Writer's picture: Antonio L Merrick-HamiltonAntonio L Merrick-Hamilton

Golf has always been more than just a game to me. It’s been my sanctuary, a place where I could escape the pressures and pains of everyday life. But there were times when even the golf course couldn’t shield me from the emotional turmoil that I carried with me. I want to share my story of how depression, life challenges, and home life made it hard for me to focus on the course, and how I turned my frustration into focus to improve my game and my life.


When I first started playing golf regularly, I was in the midst of a deep depression. My life was filled with constant stress and overwhelming responsibilities. As a single father, the pressure to provide for my children, Autumn-Lynn and Aaliyah, was immense. Despite my efforts, I struggled to find stable employment, which only added to my anxiety and feelings of inadequacy.

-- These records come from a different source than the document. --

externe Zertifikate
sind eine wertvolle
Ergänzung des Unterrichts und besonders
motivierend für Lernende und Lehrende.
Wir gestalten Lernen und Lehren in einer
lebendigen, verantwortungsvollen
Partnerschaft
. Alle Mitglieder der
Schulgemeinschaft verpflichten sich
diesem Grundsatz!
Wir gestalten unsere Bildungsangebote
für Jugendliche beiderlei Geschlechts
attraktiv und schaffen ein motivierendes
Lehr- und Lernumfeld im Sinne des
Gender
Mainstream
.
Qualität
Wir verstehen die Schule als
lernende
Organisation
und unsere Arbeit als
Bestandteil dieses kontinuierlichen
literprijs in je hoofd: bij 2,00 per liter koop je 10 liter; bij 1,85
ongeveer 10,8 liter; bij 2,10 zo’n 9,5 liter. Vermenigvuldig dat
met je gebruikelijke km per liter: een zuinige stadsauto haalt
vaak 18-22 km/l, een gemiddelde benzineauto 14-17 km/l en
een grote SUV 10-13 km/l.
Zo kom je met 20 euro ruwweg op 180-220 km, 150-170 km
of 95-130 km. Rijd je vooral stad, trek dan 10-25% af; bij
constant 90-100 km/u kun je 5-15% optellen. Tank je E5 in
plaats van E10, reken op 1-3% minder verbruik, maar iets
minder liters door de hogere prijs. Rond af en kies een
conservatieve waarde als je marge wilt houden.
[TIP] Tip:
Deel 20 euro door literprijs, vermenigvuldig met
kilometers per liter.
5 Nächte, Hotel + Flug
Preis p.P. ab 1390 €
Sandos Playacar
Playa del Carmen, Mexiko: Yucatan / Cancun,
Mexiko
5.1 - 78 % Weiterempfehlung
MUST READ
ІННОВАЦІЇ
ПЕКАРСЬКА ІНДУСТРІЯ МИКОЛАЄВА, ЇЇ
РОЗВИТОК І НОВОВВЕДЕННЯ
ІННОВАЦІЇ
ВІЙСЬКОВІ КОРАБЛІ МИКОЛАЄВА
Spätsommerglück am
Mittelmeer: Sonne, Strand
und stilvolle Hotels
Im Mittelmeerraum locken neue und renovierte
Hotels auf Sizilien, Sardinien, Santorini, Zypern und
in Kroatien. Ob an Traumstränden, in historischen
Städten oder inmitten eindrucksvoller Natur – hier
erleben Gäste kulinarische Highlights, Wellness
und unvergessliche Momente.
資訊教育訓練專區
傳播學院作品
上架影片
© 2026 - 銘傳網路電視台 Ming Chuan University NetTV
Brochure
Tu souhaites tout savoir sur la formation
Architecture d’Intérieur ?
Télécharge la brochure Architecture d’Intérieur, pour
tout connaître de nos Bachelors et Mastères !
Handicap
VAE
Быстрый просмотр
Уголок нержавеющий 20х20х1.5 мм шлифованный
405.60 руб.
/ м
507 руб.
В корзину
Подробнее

On the golf course, my mind was often cluttered with worries. I’d stand over the ball, ready to swing, but my thoughts were consumed with the challenges waiting for me off the course. This mental clutter made it nearly impossible to focus, and my game suffered as a result. Instead of being a place of solace, the golf course became another battleground where I fought my inner demons.


The anger and frustration of not being able to provide for my children the way I had in the past followed me to the golf course. Each missed job opportunity, each rejection, felt like a personal failure. This anger seeped into my game, causing me to make hasty, unfocused swings. Bad shots piled up, each one a reminder of my perceived failures. The golf course, which was supposed to be my escape, became a reflection of my struggles.


I remember days when I’d hit shot after shot into the rough or miss an easy putt, and I’d feel a surge of anger. I wasn’t just angry at the game; I was angry at myself, at my situation, at the world. This anger created a vicious cycle of distraction and poor performance. The more frustrated I became, the worse I played, and the worse I played, the more frustrated I became.


There were moments when I thought about giving up on golf altogether. After a particularly rough round, filled with one bad shot after another, I sat in my car and thought about quitting. Not just golf, but everything. The sport that I had turned to for relief was becoming another source of pain and frustration.


But in that low moment, something inside me shifted. I realized that giving up wasn’t an option. I needed to find a way to manage my emotions, both on and off the course. I began to see that the frustration and anger I felt were not just obstacles; they were signals that something needed to change.


I started to approach golf with a new mindset. Instead of letting my emotions control my game, I began to use the game to manage my emotions. I practiced mindfulness, focusing on the present moment and the feel of each swing. I learned to accept bad shots as part of the game and part of life, rather than as personal failures.